> [Task instructions] Pick out every line in the records that contains the word "What", and copy each one in full.

> [Extracted entries]
# # # # #

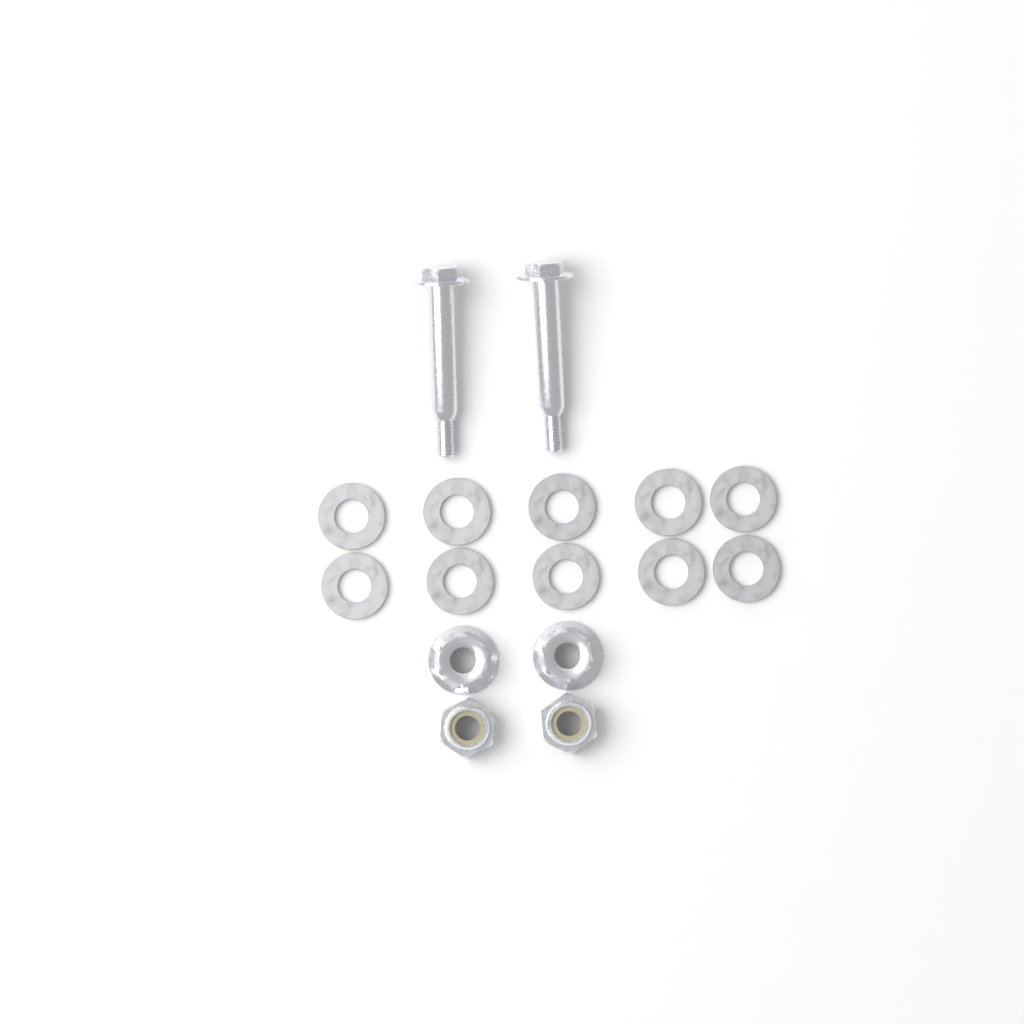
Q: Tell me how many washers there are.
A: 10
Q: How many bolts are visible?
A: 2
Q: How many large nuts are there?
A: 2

# # # # #

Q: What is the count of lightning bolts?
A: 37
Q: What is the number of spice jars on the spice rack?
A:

# # # # #

> [Result for this task]
Q: What is the count of lightning bolts?
Q: What is the number of spice jars on the spice rack?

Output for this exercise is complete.